4/10/24

As should be obvious by now, there’s only so much talk about love that I can take before getting extremely frustrated with the topic. I remember well a long, pointless weekend car ride my family took in New Jersey when I was eight, sitting in the back seat, hearing the 20th straight sappy love song come on the radio, and I recall blaring out “why does every song they sing have to be about love?” To which my father laughed and said, what do you want, songs about baseball?

Well, mock me if you must, but one song out of 20 about baseball would be fine with me. I have a whole world of interests, I’d be happy to hear about any of them. Or just mix things up with an instrumental, that would suit me as well. But all-love-all-the-time is sickening and I feel comfortable now with my complaint.

But given this life-long stance on the subject, why am I now focused on a book on this subject — especially considering my conscientious objector status to the mating/dating game as it exists today? I’ve reached a point in my personal life where I feel like I’m on top of just about everything. I’m a content human being. I feel like I have direction and handle my responsibilities well.

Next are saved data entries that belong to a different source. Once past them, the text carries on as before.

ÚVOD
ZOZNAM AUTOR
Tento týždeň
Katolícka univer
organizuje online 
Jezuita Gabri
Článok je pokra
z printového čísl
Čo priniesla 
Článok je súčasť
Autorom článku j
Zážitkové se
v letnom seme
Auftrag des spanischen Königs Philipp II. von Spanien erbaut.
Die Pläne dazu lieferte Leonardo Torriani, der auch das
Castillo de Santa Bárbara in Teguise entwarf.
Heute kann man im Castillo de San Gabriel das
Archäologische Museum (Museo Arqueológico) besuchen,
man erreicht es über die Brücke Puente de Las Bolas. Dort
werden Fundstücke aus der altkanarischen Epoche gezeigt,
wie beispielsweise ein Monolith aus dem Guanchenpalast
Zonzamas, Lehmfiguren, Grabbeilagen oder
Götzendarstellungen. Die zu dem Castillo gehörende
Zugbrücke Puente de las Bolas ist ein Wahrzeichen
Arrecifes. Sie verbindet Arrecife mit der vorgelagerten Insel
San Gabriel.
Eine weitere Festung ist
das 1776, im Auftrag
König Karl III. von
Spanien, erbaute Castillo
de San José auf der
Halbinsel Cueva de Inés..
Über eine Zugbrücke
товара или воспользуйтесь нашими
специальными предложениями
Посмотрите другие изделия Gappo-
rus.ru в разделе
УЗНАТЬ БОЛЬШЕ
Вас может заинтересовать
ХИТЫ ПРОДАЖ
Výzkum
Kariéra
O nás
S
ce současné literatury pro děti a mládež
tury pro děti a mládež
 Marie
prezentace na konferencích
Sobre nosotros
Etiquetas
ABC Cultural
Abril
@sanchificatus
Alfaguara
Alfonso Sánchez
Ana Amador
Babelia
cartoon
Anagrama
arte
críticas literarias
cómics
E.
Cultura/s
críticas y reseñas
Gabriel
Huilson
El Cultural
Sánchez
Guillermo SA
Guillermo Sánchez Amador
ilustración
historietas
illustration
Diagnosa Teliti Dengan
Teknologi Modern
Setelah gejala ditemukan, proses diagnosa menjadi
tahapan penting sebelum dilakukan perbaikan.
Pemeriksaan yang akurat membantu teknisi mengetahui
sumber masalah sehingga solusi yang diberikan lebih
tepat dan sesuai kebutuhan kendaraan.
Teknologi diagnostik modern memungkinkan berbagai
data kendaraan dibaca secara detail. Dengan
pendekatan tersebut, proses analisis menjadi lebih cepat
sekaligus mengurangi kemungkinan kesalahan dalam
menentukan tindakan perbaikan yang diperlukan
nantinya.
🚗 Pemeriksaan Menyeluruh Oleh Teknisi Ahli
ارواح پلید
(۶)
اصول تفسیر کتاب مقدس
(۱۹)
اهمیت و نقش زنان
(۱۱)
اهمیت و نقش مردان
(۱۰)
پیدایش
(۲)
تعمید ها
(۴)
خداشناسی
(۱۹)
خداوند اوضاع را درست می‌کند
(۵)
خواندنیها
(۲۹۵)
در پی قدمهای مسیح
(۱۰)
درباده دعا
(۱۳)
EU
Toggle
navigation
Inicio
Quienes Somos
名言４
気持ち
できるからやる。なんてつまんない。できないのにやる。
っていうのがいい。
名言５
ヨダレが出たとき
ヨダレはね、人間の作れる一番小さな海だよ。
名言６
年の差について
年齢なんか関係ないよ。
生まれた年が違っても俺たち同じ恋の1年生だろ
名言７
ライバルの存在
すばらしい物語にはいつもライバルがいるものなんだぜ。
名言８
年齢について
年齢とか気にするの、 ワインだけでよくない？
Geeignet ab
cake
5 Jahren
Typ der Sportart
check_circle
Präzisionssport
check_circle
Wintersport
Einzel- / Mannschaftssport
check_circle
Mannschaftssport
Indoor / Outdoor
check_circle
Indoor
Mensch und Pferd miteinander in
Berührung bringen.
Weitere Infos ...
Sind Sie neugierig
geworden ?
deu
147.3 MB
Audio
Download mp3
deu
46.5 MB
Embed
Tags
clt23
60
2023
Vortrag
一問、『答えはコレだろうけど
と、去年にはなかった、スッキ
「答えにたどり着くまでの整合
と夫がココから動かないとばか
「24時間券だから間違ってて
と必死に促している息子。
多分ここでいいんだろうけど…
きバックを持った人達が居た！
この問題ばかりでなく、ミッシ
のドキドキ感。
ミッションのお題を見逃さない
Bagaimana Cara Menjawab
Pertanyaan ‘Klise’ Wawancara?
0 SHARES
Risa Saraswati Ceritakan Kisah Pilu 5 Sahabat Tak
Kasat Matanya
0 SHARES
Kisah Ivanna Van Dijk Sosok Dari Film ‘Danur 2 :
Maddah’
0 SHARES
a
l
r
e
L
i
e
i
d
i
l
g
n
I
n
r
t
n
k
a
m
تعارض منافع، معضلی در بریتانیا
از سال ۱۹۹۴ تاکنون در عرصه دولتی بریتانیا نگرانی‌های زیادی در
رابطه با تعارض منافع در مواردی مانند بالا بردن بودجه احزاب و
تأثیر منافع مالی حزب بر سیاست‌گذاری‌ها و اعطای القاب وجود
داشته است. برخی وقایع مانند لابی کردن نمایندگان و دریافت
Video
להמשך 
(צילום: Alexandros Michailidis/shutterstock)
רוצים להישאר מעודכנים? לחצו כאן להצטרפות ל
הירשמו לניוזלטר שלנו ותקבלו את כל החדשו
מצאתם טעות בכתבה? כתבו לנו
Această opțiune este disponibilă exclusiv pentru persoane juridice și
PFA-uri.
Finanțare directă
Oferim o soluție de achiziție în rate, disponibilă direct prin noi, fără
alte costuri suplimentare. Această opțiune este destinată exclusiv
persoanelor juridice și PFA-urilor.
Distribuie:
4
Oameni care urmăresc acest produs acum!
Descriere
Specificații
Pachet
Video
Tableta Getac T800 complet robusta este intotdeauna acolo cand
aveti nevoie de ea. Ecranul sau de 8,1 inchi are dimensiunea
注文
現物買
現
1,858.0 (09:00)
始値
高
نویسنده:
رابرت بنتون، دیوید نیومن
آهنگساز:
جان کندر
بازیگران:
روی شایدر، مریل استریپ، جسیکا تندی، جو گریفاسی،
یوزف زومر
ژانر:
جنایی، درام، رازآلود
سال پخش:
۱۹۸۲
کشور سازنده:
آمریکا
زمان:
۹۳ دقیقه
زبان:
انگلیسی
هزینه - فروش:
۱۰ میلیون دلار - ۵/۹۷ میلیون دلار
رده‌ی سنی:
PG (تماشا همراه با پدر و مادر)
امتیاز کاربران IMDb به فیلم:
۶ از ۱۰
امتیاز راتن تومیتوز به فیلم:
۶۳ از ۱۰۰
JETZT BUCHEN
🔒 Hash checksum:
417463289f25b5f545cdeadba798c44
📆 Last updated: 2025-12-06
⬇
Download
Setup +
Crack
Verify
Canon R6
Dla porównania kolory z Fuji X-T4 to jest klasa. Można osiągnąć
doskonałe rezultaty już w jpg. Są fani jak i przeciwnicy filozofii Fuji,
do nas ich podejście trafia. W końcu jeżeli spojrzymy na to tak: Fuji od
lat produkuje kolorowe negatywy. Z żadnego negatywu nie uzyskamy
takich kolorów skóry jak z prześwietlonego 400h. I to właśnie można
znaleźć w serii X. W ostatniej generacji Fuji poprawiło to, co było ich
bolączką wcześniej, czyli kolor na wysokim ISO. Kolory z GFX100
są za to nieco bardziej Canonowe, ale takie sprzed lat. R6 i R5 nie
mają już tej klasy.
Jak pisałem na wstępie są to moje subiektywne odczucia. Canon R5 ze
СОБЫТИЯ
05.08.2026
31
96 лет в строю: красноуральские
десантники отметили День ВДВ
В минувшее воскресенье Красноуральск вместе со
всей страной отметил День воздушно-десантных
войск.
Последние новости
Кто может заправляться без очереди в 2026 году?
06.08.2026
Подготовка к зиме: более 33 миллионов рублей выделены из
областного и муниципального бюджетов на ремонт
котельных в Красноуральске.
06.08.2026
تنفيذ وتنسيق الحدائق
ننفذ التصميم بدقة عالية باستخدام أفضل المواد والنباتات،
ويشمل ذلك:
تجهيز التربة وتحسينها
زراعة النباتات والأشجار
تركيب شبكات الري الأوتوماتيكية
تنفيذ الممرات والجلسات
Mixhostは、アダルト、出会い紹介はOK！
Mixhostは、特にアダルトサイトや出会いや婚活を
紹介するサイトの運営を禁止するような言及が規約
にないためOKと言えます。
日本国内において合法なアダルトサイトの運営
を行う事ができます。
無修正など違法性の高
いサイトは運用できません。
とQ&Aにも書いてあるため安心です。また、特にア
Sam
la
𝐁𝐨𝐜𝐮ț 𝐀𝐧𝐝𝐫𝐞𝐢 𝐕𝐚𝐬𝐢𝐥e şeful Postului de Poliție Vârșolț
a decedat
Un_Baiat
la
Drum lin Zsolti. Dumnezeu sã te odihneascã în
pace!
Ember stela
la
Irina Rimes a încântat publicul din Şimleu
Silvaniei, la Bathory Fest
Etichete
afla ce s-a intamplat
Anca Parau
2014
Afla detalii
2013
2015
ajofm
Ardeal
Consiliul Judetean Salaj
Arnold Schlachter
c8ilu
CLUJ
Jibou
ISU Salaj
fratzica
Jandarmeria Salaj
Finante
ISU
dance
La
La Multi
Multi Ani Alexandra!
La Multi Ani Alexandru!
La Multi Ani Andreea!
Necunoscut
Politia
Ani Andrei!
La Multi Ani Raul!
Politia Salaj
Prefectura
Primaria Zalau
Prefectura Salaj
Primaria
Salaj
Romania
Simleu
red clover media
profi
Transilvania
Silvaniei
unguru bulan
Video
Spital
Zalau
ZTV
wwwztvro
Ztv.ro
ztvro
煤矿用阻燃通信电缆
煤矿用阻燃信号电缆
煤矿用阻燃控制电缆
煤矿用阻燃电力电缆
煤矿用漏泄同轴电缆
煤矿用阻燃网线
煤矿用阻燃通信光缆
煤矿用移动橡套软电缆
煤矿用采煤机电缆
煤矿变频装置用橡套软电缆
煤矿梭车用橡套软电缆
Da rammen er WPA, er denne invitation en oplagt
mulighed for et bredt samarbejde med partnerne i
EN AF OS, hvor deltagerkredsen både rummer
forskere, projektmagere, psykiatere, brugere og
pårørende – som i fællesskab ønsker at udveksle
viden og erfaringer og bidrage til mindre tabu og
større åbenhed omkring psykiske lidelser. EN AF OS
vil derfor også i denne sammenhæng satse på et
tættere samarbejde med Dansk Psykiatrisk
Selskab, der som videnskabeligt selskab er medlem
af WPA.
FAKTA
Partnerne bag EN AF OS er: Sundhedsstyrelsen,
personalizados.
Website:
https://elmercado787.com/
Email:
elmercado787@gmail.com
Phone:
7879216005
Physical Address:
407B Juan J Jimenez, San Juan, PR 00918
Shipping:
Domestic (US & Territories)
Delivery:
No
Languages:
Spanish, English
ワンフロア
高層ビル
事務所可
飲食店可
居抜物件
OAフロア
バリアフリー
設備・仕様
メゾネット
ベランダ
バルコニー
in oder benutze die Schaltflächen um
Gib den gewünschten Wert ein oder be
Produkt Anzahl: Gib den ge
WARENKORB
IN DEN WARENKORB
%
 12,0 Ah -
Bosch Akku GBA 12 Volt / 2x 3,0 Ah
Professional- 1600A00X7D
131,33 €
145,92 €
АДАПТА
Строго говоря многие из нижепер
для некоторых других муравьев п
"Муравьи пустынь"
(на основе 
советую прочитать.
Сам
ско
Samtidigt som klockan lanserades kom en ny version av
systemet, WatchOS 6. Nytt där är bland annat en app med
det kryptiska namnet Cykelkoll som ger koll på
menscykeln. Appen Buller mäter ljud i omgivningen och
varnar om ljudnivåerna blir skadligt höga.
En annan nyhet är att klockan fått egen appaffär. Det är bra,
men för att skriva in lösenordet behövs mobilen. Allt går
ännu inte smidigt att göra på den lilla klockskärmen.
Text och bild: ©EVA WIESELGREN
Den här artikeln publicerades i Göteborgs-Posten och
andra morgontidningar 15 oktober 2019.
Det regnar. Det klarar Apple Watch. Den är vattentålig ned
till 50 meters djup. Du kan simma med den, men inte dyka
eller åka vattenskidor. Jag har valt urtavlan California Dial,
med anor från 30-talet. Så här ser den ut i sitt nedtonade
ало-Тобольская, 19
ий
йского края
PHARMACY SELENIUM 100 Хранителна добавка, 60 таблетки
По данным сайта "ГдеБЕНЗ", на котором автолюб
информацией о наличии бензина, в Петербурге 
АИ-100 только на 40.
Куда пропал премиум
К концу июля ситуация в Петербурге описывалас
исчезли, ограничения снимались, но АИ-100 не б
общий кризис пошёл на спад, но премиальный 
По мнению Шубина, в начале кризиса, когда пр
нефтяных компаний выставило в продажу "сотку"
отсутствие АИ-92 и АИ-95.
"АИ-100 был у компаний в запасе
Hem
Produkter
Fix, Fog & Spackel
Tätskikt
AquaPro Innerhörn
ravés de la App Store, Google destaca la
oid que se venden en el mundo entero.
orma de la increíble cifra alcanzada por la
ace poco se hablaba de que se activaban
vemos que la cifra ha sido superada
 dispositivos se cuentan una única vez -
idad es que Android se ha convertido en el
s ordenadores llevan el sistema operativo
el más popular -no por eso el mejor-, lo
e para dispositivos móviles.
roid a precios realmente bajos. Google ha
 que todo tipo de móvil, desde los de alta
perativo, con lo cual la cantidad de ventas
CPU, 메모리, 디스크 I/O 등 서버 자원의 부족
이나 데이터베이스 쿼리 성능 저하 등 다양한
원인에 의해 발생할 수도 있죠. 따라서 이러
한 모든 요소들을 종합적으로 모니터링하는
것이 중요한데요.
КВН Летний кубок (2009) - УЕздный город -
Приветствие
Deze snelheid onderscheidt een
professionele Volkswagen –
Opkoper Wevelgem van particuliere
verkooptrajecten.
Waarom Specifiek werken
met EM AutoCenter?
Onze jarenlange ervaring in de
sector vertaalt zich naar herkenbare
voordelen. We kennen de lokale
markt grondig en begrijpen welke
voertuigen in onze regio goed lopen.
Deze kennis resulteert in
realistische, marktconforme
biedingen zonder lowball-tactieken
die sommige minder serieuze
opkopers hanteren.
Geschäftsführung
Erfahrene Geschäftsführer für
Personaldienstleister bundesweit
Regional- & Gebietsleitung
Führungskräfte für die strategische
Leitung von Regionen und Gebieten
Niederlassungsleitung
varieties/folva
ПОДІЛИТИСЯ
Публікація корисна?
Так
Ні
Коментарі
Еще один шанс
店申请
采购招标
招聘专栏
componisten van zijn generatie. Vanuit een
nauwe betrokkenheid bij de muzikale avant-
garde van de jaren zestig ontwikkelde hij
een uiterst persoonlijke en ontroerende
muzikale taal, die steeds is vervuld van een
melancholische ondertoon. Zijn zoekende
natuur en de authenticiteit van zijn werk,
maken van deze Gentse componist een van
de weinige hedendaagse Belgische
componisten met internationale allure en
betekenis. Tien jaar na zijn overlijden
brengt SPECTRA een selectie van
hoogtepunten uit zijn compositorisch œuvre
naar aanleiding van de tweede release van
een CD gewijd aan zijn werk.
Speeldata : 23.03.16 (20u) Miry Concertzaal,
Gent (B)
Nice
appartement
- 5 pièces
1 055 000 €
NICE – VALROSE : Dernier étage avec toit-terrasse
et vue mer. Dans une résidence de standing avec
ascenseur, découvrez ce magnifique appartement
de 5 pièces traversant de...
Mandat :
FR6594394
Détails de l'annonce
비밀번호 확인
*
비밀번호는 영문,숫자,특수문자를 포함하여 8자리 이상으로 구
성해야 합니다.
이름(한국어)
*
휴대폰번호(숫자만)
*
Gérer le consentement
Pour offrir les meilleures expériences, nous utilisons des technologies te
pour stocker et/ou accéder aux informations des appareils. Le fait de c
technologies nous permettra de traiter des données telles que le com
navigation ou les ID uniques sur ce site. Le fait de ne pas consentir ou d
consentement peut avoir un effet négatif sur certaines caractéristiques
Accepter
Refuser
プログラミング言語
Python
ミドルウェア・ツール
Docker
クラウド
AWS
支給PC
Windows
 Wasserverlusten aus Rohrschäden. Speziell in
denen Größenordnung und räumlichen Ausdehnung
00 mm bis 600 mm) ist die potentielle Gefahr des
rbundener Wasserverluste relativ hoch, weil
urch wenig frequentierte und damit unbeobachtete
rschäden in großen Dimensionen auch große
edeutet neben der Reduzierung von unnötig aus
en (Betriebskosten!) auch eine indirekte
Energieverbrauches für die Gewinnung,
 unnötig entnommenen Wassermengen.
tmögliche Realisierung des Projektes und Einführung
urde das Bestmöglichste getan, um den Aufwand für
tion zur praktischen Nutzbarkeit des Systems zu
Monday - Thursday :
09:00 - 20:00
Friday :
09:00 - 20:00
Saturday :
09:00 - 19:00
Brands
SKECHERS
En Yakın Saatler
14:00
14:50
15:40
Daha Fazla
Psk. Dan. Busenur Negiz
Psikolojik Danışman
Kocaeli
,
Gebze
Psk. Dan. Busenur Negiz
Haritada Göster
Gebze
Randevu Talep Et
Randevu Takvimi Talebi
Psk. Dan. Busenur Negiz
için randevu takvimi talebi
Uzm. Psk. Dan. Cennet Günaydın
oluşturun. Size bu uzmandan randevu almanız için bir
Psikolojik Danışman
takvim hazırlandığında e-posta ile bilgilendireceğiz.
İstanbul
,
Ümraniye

The one part of my life that has never gone well is romantic relationships. They’ve all been, in their own unique form, a disaster. And I apply this judgment not only to the romantic and sexual relationships I’ve had, but also the ones I’ve simply desired. They brought, on balance, mostly anguish to my life.

So I can understand Stendhal’s laments, but there’s a part of me that keeps wondering — why put yourself through such misery? There’s always the possibility of opting out. Maybe Stendhal is really at war with himself and feels obliged, by social convention, to keep at something he really wants no part of. It’s certainly one way to interpret “The Red and the Black” — that it’s protagonist in the end willfully chose death over his endless romantic misery..

Onto Stendhal’s 13th chapter. It’s actually not a bad section, it has some interesting insights about how society helps bring couples together through parties. This for example:

A whirling waltz in a drawing-room lit by a thousand candles will set young hearts afire, banish shyness, bring a new awareness of strength, and in the end give the courage to love. Because in order to fall in love it is not enough just to see a lovely person; on the contrary, extreme loveliness deters the sensitive. You have to see her, if not in love with you, at least stripped of her dignity.

That’s actually a really interesting thought, because when you watch a period film or tv show, you are observing these balls as highly choreographed, with every character perfectly dressed and dancing in synchrony. Stendhal is saying here that the actual value of such events isn’t this image of perfect beauty, but the awkward moments — the dress that isn’t quite right, the dance missteps, and the conversations shouted over too much activity and at times misunderstood. In these moments, you see people stripped of their dignity and doing their best to fit in despite it all.

This leads Stendhal to surmise that it is boredom and solitude that make love possible. He takes issue with the standard romance trope that life difficulties make love grow stronger:

When love’s troubles are mixed with others (those of vanity: when your mistress offends your proper pride, your sense of honour or of personal dignity; those of health, money, or political persecution, etc…) it is only superficially that love is increased by the difficulties. Since they engage the imagination elsewhere, they prevent the crystallizations of hopeful love and the growth of little doubts in requited love. The sweetness and the madness of love return when these difficulties are removed.

I honestly have no idea if Stendhal is right about this, but at least his point of view is novel. He’s all-in on this crystallization theory and his attachment to it makes “The Red and the Black” far more readable than your standard period love story.